(Recorded data)
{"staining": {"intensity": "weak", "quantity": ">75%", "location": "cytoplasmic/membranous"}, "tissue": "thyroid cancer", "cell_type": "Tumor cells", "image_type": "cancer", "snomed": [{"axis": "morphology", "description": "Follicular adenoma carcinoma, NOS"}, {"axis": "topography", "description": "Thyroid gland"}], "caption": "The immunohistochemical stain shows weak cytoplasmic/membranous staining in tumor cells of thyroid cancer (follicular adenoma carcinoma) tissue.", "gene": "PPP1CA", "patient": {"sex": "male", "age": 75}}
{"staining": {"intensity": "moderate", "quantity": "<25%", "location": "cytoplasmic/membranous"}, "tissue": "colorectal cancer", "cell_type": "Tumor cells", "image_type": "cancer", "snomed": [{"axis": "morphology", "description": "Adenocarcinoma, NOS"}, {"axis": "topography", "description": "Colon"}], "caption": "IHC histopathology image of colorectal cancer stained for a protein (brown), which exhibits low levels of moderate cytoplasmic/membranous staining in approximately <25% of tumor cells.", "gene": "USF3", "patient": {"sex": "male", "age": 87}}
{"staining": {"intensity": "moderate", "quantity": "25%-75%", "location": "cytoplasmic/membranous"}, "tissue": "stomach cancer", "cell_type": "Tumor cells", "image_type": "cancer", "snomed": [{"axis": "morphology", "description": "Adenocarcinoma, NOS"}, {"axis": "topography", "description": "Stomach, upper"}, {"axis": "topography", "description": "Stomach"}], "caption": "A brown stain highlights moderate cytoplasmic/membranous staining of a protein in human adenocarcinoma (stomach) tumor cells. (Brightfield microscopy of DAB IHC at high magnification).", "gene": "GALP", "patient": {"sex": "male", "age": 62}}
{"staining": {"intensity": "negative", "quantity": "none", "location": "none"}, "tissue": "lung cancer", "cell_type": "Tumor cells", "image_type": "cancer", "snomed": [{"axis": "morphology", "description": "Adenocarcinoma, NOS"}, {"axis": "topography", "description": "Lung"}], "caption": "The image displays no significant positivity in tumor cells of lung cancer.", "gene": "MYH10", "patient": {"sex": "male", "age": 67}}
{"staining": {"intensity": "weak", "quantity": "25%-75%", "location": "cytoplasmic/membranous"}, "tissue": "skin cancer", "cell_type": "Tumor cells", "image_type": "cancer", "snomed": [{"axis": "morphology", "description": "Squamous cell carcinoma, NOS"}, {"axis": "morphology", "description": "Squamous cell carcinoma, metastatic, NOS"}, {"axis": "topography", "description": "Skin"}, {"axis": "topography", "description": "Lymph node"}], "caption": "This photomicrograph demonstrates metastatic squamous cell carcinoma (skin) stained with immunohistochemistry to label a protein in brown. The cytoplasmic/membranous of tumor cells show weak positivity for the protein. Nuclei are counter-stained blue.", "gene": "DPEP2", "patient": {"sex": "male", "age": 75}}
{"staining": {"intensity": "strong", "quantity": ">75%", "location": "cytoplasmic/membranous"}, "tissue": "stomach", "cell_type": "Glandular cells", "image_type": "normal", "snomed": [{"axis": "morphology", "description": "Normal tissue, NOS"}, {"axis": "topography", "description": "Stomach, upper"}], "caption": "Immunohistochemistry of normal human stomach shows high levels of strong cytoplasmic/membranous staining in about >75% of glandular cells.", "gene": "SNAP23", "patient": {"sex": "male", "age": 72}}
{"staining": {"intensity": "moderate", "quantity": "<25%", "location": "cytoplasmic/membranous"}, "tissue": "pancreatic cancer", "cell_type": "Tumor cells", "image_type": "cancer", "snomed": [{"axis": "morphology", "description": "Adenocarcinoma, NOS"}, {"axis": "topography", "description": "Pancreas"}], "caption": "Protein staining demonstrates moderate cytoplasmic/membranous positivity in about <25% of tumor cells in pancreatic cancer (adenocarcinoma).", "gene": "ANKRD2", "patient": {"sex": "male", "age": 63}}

* Aim of the task *
Copy out the data above word for word, starting at its first line and ending with the line that contains "histopathology image of".

* Response *
{"staining": {"intensity": "weak", "quantity": ">75%", "location": "cytoplasmic/membranous"}, "tissue": "thyroid cancer", "cell_type": "Tumor cells", "image_type": "cancer", "snomed": [{"axis": "morphology", "description": "Follicular adenoma carcinoma, NOS"}, {"axis": "topography", "description": "Thyroid gland"}], "caption": "The immunohistochemical stain shows weak cytoplasmic/membranous staining in tumor cells of thyroid cancer (follicular adenoma carcinoma) tissue.", "gene": "PPP1CA", "patient": {"sex": "male", "age": 75}}
{"staining": {"intensity": "moderate", "quantity": "<25%", "location": "cytoplasmic/membranous"}, "tissue": "colorectal cancer", "cell_type": "Tumor cells", "image_type": "cancer", "snomed": [{"axis": "morphology", "description": "Adenocarcinoma, NOS"}, {"axis": "topography", "description": "Colon"}], "caption": "IHC histopathology image of colorectal cancer stained for a protein (brown), which exhibits low levels of moderate cytoplasmic/membranous staining in approximately <25% of tumor cells.", "gene": "USF3", "patient": {"sex": "male", "age": 87}}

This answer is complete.